#### [What to work on]
How many of the lines below have "labels" in them? Say the number and nothing more.

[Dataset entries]

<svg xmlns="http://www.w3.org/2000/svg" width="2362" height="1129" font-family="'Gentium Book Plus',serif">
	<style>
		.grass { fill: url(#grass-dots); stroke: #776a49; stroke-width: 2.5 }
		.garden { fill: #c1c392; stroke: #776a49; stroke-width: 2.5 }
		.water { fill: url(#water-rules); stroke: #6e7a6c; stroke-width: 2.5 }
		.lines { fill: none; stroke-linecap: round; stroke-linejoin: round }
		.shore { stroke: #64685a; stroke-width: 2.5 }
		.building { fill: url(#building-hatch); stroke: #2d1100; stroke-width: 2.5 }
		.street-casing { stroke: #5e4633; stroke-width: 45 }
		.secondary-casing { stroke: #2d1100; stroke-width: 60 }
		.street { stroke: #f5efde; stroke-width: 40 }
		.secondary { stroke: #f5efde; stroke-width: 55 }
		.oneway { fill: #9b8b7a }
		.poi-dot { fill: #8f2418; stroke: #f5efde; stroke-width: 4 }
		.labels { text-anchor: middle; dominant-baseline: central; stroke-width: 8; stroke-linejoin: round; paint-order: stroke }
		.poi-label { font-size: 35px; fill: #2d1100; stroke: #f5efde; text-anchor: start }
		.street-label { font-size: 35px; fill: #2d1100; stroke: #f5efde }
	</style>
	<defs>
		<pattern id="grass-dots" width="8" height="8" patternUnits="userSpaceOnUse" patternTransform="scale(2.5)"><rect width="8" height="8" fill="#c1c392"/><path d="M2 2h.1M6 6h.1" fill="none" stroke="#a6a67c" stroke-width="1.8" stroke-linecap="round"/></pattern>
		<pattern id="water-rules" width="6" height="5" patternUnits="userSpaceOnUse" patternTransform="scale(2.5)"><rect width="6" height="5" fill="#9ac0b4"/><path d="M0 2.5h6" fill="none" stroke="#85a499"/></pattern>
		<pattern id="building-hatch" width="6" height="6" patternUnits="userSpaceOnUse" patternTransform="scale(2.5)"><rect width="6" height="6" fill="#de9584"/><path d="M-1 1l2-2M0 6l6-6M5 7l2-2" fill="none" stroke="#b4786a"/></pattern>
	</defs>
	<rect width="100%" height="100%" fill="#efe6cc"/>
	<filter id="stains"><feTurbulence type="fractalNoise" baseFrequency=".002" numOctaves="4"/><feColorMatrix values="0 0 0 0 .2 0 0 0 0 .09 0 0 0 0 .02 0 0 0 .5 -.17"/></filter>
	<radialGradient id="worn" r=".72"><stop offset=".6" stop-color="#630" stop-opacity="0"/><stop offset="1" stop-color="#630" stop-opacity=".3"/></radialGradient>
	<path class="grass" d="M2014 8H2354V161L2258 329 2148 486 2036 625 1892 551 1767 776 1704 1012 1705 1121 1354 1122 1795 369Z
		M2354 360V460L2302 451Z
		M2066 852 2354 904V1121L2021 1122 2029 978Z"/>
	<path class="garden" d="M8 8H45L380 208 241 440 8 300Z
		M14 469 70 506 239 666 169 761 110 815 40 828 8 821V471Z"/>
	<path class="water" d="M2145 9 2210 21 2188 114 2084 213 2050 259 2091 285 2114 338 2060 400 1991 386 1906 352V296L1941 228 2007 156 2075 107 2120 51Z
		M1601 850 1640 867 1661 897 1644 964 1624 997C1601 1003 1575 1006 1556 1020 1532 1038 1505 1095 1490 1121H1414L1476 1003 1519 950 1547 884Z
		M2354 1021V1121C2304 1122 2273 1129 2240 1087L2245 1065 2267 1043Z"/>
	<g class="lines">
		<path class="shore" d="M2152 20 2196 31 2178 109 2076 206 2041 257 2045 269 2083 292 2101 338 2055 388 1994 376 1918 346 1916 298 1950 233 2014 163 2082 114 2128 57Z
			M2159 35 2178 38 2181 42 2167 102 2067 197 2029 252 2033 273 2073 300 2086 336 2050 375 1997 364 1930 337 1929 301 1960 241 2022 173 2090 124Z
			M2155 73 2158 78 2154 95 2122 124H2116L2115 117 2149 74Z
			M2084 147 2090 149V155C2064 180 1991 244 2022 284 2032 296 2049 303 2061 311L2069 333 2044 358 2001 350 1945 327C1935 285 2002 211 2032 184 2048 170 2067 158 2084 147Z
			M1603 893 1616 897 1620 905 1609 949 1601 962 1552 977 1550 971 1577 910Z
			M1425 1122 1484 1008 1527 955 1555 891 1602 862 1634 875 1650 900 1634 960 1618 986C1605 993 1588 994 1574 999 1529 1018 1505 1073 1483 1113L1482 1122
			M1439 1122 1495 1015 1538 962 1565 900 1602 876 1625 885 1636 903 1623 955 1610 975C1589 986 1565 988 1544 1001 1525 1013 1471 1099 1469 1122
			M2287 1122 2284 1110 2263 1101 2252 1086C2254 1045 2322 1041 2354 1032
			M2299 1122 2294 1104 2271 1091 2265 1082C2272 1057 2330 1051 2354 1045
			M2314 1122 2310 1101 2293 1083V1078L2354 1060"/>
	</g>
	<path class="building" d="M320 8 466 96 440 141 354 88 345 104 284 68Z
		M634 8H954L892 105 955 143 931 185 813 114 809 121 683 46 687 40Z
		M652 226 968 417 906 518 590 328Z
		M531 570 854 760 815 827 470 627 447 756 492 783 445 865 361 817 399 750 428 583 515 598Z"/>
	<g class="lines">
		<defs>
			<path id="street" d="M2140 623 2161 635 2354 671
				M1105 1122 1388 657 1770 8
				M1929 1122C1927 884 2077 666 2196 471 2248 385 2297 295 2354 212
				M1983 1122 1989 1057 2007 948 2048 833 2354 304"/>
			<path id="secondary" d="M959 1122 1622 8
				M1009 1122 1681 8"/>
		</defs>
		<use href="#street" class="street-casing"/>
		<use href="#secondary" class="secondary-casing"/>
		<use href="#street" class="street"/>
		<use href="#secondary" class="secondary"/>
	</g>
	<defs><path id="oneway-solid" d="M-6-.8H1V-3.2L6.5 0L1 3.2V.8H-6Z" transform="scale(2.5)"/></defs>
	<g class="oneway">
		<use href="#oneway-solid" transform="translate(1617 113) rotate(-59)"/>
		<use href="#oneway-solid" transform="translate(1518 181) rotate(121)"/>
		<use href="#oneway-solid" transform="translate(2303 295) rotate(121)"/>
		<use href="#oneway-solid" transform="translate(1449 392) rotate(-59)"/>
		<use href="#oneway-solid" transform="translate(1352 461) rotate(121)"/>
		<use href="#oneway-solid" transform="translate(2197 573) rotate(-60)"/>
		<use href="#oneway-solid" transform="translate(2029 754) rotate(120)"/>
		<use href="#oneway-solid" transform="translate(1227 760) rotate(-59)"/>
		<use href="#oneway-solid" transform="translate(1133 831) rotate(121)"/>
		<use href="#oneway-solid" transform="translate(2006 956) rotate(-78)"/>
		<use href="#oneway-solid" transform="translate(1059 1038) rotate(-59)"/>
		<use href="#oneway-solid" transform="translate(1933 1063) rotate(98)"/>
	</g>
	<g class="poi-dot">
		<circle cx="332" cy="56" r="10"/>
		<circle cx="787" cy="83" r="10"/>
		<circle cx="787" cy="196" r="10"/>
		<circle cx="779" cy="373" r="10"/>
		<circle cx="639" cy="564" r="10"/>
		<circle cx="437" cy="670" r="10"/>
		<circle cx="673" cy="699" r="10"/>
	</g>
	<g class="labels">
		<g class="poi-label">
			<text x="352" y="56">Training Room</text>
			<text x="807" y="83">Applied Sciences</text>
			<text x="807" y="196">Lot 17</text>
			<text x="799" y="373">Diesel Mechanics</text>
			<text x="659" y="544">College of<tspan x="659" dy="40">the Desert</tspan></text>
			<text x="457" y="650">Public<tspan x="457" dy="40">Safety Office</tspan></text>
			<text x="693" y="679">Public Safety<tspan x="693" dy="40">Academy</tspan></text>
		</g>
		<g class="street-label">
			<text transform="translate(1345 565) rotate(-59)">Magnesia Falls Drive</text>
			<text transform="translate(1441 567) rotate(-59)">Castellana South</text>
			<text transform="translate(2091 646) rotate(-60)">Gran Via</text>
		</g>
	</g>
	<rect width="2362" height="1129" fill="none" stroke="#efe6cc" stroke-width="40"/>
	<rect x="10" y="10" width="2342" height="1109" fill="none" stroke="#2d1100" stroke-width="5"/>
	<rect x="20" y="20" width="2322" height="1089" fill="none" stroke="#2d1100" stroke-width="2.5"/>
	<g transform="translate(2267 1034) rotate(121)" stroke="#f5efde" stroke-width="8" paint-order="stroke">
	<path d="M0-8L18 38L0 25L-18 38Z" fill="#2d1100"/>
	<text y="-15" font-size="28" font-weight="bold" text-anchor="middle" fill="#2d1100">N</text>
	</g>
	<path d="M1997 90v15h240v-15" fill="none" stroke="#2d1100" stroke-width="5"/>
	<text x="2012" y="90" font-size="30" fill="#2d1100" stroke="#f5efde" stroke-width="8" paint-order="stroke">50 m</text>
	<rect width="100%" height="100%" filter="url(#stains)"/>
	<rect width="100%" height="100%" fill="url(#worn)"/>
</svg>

#### [Task response]
2